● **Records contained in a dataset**
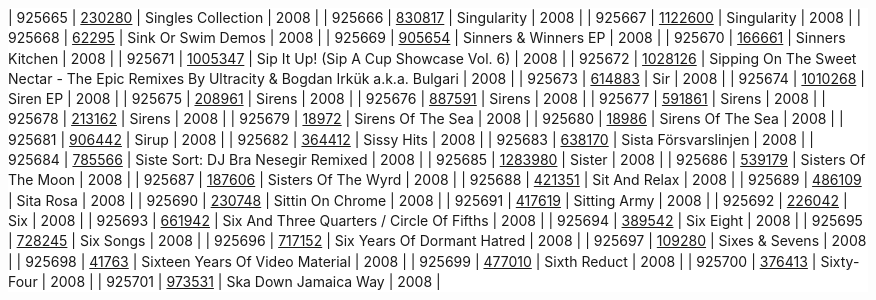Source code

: | 925665 | [230280](https://www.discogs.com/master/230280) | Singles Collection | 2008 |
| 925666 | [830817](https://www.discogs.com/master/830817) | Singularity | 2008 |
| 925667 | [1122600](https://www.discogs.com/master/1122600) | Singularity | 2008 |
| 925668 | [62295](https://www.discogs.com/master/62295) | Sink Or Swim Demos | 2008 |
| 925669 | [905654](https://www.discogs.com/master/905654) | Sinners & Winners EP | 2008 |
| 925670 | [166661](https://www.discogs.com/master/166661) | Sinners Kitchen | 2008 |
| 925671 | [1005347](https://www.discogs.com/master/1005347) | Sip It Up! (Sip A Cup Showcase Vol. 6) | 2008 |
| 925672 | [1028126](https://www.discogs.com/master/1028126) | Sipping On The Sweet Nectar - The Epic Remixes By Ultracity & Bogdan Irkük a.k.a. Bulgari | 2008 |
| 925673 | [614883](https://www.discogs.com/master/614883) | Sir | 2008 |
| 925674 | [1010268](https://www.discogs.com/master/1010268) | Siren EP | 2008 |
| 925675 | [208961](https://www.discogs.com/master/208961) | Sirens | 2008 |
| 925676 | [887591](https://www.discogs.com/master/887591) | Sirens | 2008 |
| 925677 | [591861](https://www.discogs.com/master/591861) | Sirens | 2008 |
| 925678 | [213162](https://www.discogs.com/master/213162) | Sirens | 2008 |
| 925679 | [18972](https://www.discogs.com/master/18972) | Sirens Of The Sea | 2008 |
| 925680 | [18986](https://www.discogs.com/master/18986) | Sirens Of The Sea | 2008 |
| 925681 | [906442](https://www.discogs.com/master/906442) | Sirup | 2008 |
| 925682 | [364412](https://www.discogs.com/master/364412) | Sissy Hits | 2008 |
| 925683 | [638170](https://www.discogs.com/master/638170) | Sista Försvarslinjen | 2008 |
| 925684 | [785566](https://www.discogs.com/master/785566) | Siste Sort: DJ Bra Nesegir Remixed | 2008 |
| 925685 | [1283980](https://www.discogs.com/master/1283980) | Sister | 2008 |
| 925686 | [539179](https://www.discogs.com/master/539179) | Sisters Of The Moon | 2008 |
| 925687 | [187606](https://www.discogs.com/master/187606) | Sisters Of The Wyrd | 2008 |
| 925688 | [421351](https://www.discogs.com/master/421351) | Sit And Relax | 2008 |
| 925689 | [486109](https://www.discogs.com/master/486109) | Sita Rosa | 2008 |
| 925690 | [230748](https://www.discogs.com/master/230748) | Sittin On Chrome | 2008 |
| 925691 | [417619](https://www.discogs.com/master/417619) | Sitting Army | 2008 |
| 925692 | [226042](https://www.discogs.com/master/226042) | Six | 2008 |
| 925693 | [661942](https://www.discogs.com/master/661942) | Six And Three Quarters / Circle Of Fifths | 2008 |
| 925694 | [389542](https://www.discogs.com/master/389542) | Six Eight | 2008 |
| 925695 | [728245](https://www.discogs.com/master/728245) | Six Songs | 2008 |
| 925696 | [717152](https://www.discogs.com/master/717152) | Six Years Of Dormant Hatred | 2008 |
| 925697 | [109280](https://www.discogs.com/master/109280) | Sixes & Sevens | 2008 |
| 925698 | [41763](https://www.discogs.com/master/41763) | Sixteen Years Of Video Material | 2008 |
| 925699 | [477010](https://www.discogs.com/master/477010) | Sixth Reduct | 2008 |
| 925700 | [376413](https://www.discogs.com/master/376413) | Sixty-Four | 2008 |
| 925701 | [973531](https://www.discogs.com/master/973531) | Ska Down Jamaica Way | 2008 |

● **Your goal**
The required output is the stretch of entries above from the line containing "Försvarslinjen | 2008 |" through the line containing "Wyrd | 2008 |", reproduced exactly.

● **Result of this exercise**
| 925683 | [638170](https://www.discogs.com/master/638170) | Sista Försvarslinjen | 2008 |
| 925684 | [785566](https://www.discogs.com/master/785566) | Siste Sort: DJ Bra Nesegir Remixed | 2008 |
| 925685 | [1283980](https://www.discogs.com/master/1283980) | Sister | 2008 |
| 925686 | [539179](https://www.discogs.com/master/539179) | Sisters Of The Moon | 2008 |
| 925687 | [187606](https://www.discogs.com/master/187606) | Sisters Of The Wyrd | 2008 |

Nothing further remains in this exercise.